Your instructions ::
Repeat the data exactly. Pictures are not part of the copy.

Material for the task ::
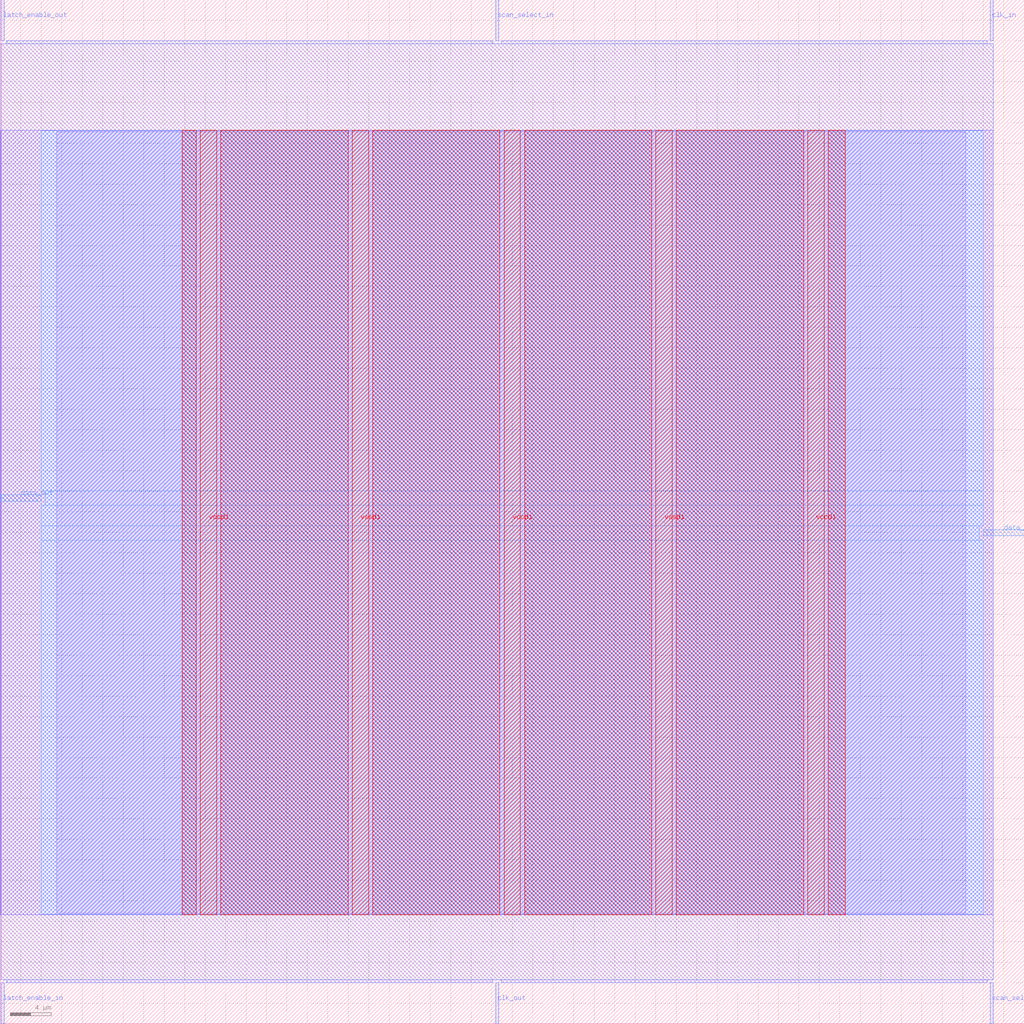
<source format=lef>
VERSION 5.7 ;
  NOWIREEXTENSIONATPIN ON ;
  DIVIDERCHAR "/" ;
  BUSBITCHARS "[]" ;
MACRO scan_wrapper_019235602376235615
  CLASS BLOCK ;
  FOREIGN scan_wrapper_019235602376235615 ;
  ORIGIN 0.000 0.000 ;
  SIZE 100.000 BY 100.000 ;
  PIN clk_in
    DIRECTION INPUT ;
    USE SIGNAL ;
    PORT
      LAYER met2 ;
        RECT 96.690 96.000 96.970 100.000 ;
    END
  END clk_in
  PIN clk_out
    DIRECTION OUTPUT TRISTATE ;
    USE SIGNAL ;
    PORT
      LAYER met2 ;
        RECT 48.390 0.000 48.670 4.000 ;
    END
  END clk_out
  PIN data_in
    DIRECTION INPUT ;
    USE SIGNAL ;
    PORT
      LAYER met3 ;
        RECT 96.000 47.640 100.000 48.240 ;
    END
  END data_in
  PIN data_out
    DIRECTION OUTPUT TRISTATE ;
    USE SIGNAL ;
    PORT
      LAYER met3 ;
        RECT 0.000 51.040 4.000 51.640 ;
    END
  END data_out
  PIN latch_enable_in
    DIRECTION INPUT ;
    USE SIGNAL ;
    PORT
      LAYER met2 ;
        RECT 0.090 0.000 0.370 4.000 ;
    END
  END latch_enable_in
  PIN latch_enable_out
    DIRECTION OUTPUT TRISTATE ;
    USE SIGNAL ;
    PORT
      LAYER met2 ;
        RECT 0.090 96.000 0.370 100.000 ;
    END
  END latch_enable_out
  PIN scan_select_in
    DIRECTION INPUT ;
    USE SIGNAL ;
    PORT
      LAYER met2 ;
        RECT 48.390 96.000 48.670 100.000 ;
    END
  END scan_select_in
  PIN scan_select_out
    DIRECTION OUTPUT TRISTATE ;
    USE SIGNAL ;
    PORT
      LAYER met2 ;
        RECT 96.690 0.000 96.970 4.000 ;
    END
  END scan_select_out
  PIN vccd1
    DIRECTION INPUT ;
    USE POWER ;
    PORT
      LAYER met4 ;
        RECT 19.550 10.640 21.150 87.280 ;
    END
    PORT
      LAYER met4 ;
        RECT 49.200 10.640 50.800 87.280 ;
    END
    PORT
      LAYER met4 ;
        RECT 78.855 10.640 80.455 87.280 ;
    END
  END vccd1
  PIN vssd1
    DIRECTION INPUT ;
    USE GROUND ;
    PORT
      LAYER met4 ;
        RECT 34.370 10.640 35.970 87.280 ;
    END
    PORT
      LAYER met4 ;
        RECT 64.025 10.640 65.625 87.280 ;
    END
  END vssd1
  OBS
      LAYER li1 ;
        RECT 5.520 10.795 94.300 87.125 ;
      LAYER met1 ;
        RECT 0.070 10.640 96.990 87.280 ;
      LAYER met2 ;
        RECT 0.650 95.720 48.110 96.000 ;
        RECT 48.950 95.720 96.410 96.000 ;
        RECT 0.100 4.280 96.960 95.720 ;
        RECT 0.650 4.000 48.110 4.280 ;
        RECT 48.950 4.000 96.410 4.280 ;
      LAYER met3 ;
        RECT 4.000 52.040 96.000 87.205 ;
        RECT 4.400 50.640 96.000 52.040 ;
        RECT 4.000 48.640 96.000 50.640 ;
        RECT 4.000 47.240 95.600 48.640 ;
        RECT 4.000 10.715 96.000 47.240 ;
      LAYER met4 ;
        RECT 17.775 10.640 19.150 87.280 ;
        RECT 21.550 10.640 33.970 87.280 ;
        RECT 36.370 10.640 48.800 87.280 ;
        RECT 51.200 10.640 63.625 87.280 ;
        RECT 66.025 10.640 78.455 87.280 ;
        RECT 80.855 10.640 82.505 87.280 ;
  END
END scan_wrapper_019235602376235615
END LIBRARY


</source>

Answer for the task ::
<source format=lef>
VERSION 5.7 ;
  NOWIREEXTENSIONATPIN ON ;
  DIVIDERCHAR "/" ;
  BUSBITCHARS "[]" ;
MACRO scan_wrapper_019235602376235615
  CLASS BLOCK ;
  FOREIGN scan_wrapper_019235602376235615 ;
  ORIGIN 0.000 0.000 ;
  SIZE 100.000 BY 100.000 ;
  PIN clk_in
    DIRECTION INPUT ;
    USE SIGNAL ;
    PORT
      LAYER met2 ;
        RECT 96.690 96.000 96.970 100.000 ;
    END
  END clk_in
  PIN clk_out
    DIRECTION OUTPUT TRISTATE ;
    USE SIGNAL ;
    PORT
      LAYER met2 ;
        RECT 48.390 0.000 48.670 4.000 ;
    END
  END clk_out
  PIN data_in
    DIRECTION INPUT ;
    USE SIGNAL ;
    PORT
      LAYER met3 ;
        RECT 96.000 47.640 100.000 48.240 ;
    END
  END data_in
  PIN data_out
    DIRECTION OUTPUT TRISTATE ;
    USE SIGNAL ;
    PORT
      LAYER met3 ;
        RECT 0.000 51.040 4.000 51.640 ;
    END
  END data_out
  PIN latch_enable_in
    DIRECTION INPUT ;
    USE SIGNAL ;
    PORT
      LAYER met2 ;
        RECT 0.090 0.000 0.370 4.000 ;
    END
  END latch_enable_in
  PIN latch_enable_out
    DIRECTION OUTPUT TRISTATE ;
    USE SIGNAL ;
    PORT
      LAYER met2 ;
        RECT 0.090 96.000 0.370 100.000 ;
    END
  END latch_enable_out
  PIN scan_select_in
    DIRECTION INPUT ;
    USE SIGNAL ;
    PORT
      LAYER met2 ;
        RECT 48.390 96.000 48.670 100.000 ;
    END
  END scan_select_in
  PIN scan_select_out
    DIRECTION OUTPUT TRISTATE ;
    USE SIGNAL ;
    PORT
      LAYER met2 ;
        RECT 96.690 0.000 96.970 4.000 ;
    END
  END scan_select_out
  PIN vccd1
    DIRECTION INPUT ;
    USE POWER ;
    PORT
      LAYER met4 ;
        RECT 19.550 10.640 21.150 87.280 ;
    END
    PORT
      LAYER met4 ;
        RECT 49.200 10.640 50.800 87.280 ;
    END
    PORT
      LAYER met4 ;
        RECT 78.855 10.640 80.455 87.280 ;
    END
  END vccd1
  PIN vssd1
    DIRECTION INPUT ;
    USE GROUND ;
    PORT
      LAYER met4 ;
        RECT 34.370 10.640 35.970 87.280 ;
    END
    PORT
      LAYER met4 ;
        RECT 64.025 10.640 65.625 87.280 ;
    END
  END vssd1
  OBS
      LAYER li1 ;
        RECT 5.520 10.795 94.300 87.125 ;
      LAYER met1 ;
        RECT 0.070 10.640 96.990 87.280 ;
      LAYER met2 ;
        RECT 0.650 95.720 48.110 96.000 ;
        RECT 48.950 95.720 96.410 96.000 ;
        RECT 0.100 4.280 96.960 95.720 ;
        RECT 0.650 4.000 48.110 4.280 ;
        RECT 48.950 4.000 96.410 4.280 ;
      LAYER met3 ;
        RECT 4.000 52.040 96.000 87.205 ;
        RECT 4.400 50.640 96.000 52.040 ;
        RECT 4.000 48.640 96.000 50.640 ;
        RECT 4.000 47.240 95.600 48.640 ;
        RECT 4.000 10.715 96.000 47.240 ;
      LAYER met4 ;
        RECT 17.775 10.640 19.150 87.280 ;
        RECT 21.550 10.640 33.970 87.280 ;
        RECT 36.370 10.640 48.800 87.280 ;
        RECT 51.200 10.640 63.625 87.280 ;
        RECT 66.025 10.640 78.455 87.280 ;
        RECT 80.855 10.640 82.505 87.280 ;
  END
END scan_wrapper_019235602376235615
END LIBRARY


</source>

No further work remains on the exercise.